Thursday 14 July 2011

Bin bother


Oh wheelie bin, one day you will be mine

I can't wait for the day when I can enjoy the luxury of owning a wheelie bin. Yes you read that correctly. I dream of owning a wheelie bin.

You see I live in a small block of flats which means we have to chuck our rubbish in a communal wheelie bin roughly the size of a skip. Until I was forced to be part of his communal rubbish-flinging, I never thought I'd consider a wheelie bin a luxury. But I do now.

Because what I have discovered is that when people see a very large bin that looks a bit like a skip, they also see a chance to clear out their garage/loft/entire house.

Every single day, a new objects has been flung at the bin. (They never quite manage to put things in the bin, just prop it against the bin. I suppose if it was too much effort to go to the local tip, then how can I expect the dumper to actually lift the object and place it inside the bin out of view? It is, after all, much easier to drive past and hurtle it in the vague direction of it's new home.)

And I'm always amazed at the things that magically appear by the bin overnight. A dining table complete with chairs. A three seater sofa, plus matching armchair. A wardrobe with built in dressing table. Television. Bikes. Stools. Rollerskates. Chests of drawers. Mattresses. I just need a teamaker and I could furnish a house. Or a gameshow conveyor belt.

And much of it is in quite good condition. It often looks like someone is trying to deliberately make a home by the bins. Maybe they are. Bring the indoors out. Hey, why not go the whole hog and dip into the bin for dinner too.

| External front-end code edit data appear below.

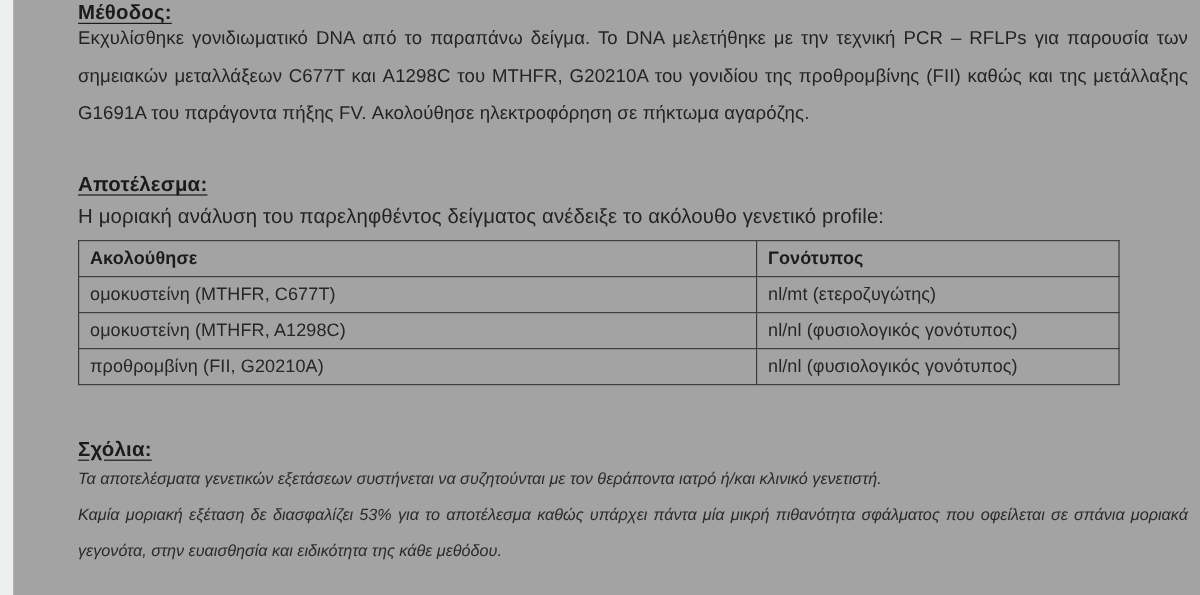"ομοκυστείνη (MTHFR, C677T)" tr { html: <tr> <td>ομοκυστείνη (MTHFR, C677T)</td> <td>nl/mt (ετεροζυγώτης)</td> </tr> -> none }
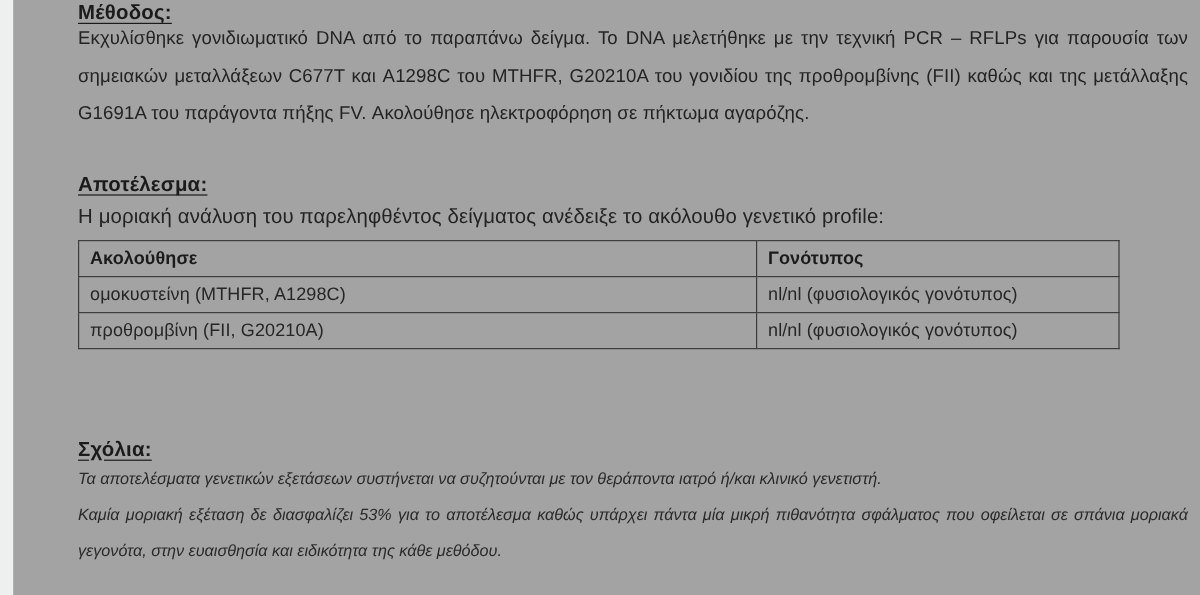"Καμία μοριακή εξέταση δε διασφαλίζει" p.comment-par { text: 53% -> 100% }
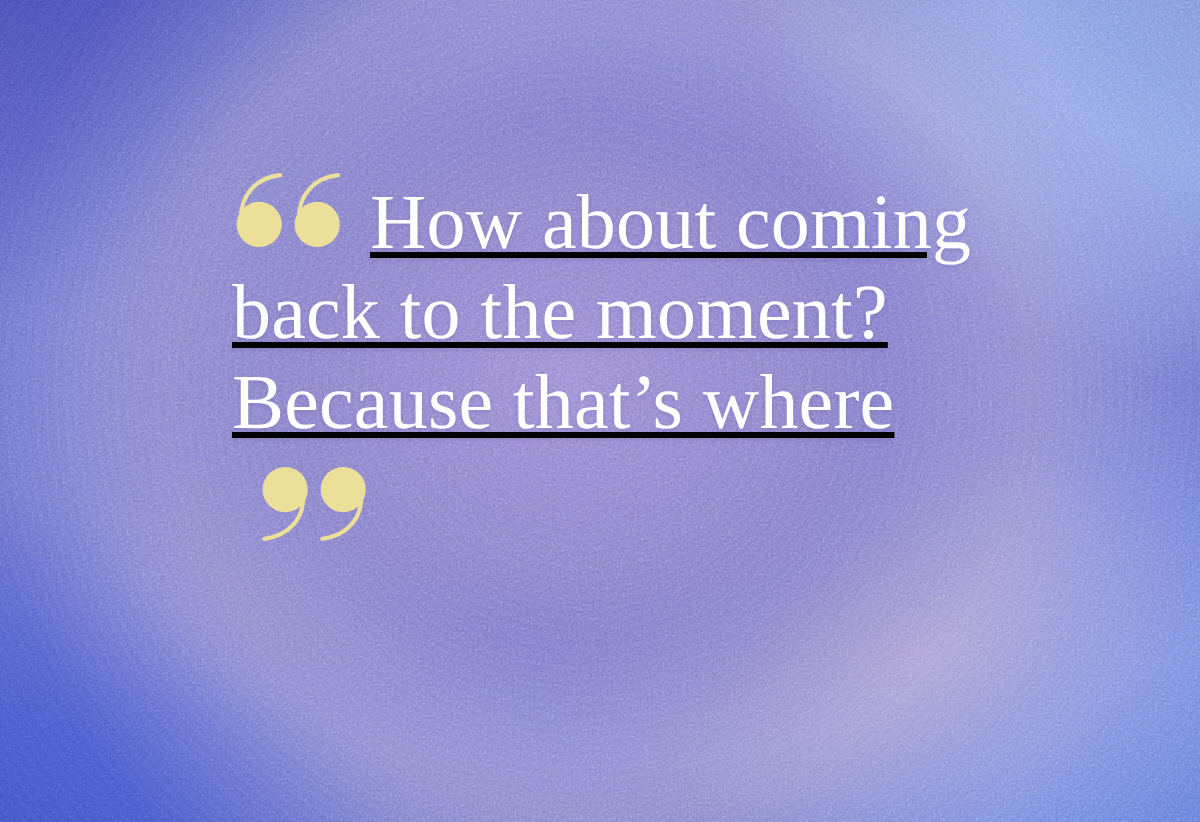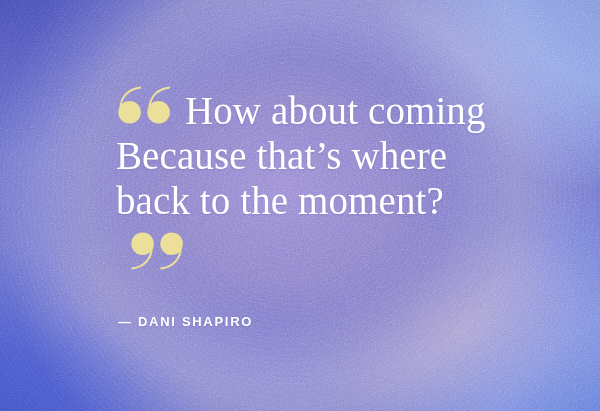"How about coming" #quote-block { text-decoration: none -> underline }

I guess in London it could easily be mistaken for a Tracy Emin-esque art installation. Perhaps I should stick up a sign that says 'A smaller branch of the Tate' and charge people a tenner to look. People would probably come too. If they're prepared to pay the tube fare to go and see some of the tat that's in the Tate Modern, I'm sure they'd trek to south London to see the 'old furniture' exhibition.

But what made me laugh, was the council's view on it when I reported it. To be fair, much of the stuff disappears pretty much as quickly as it arrives. (the wardrobe went within hours) But then other things tend to hang around for days and weeks. (the three seater sofa was very unpopular. Possibly thanks to the rather suspect yellow patches on the upholstery and the way the stuffing appeared to be vomiting itself out of a seat cushion.)

So after growing tired of the eyesore, I called the council who were uncharacteristically helpful and said they'd remove it forthwith. I then went all Meldrew, said this was a continuous problem and regaled the lady I was talking to with the list of items above. I suggested it might be worth putting a warning sign up, you know, threatening a hefty flytipping fine. It might act as a deterrent.

And do you know what she said?

"We can't do that, a sign will lower the tone of the area."

Ah. How silly of me to suggest the erection of such an eyewatering monstrosity. Because this dirty, urine stained mattress doesn't lower the tone whatsoever does it?


And this is my favourite bit of dumped furniture - the mirror means I can check my hair and makeup when I empty my bin! Perfect! Also love the use of stickers.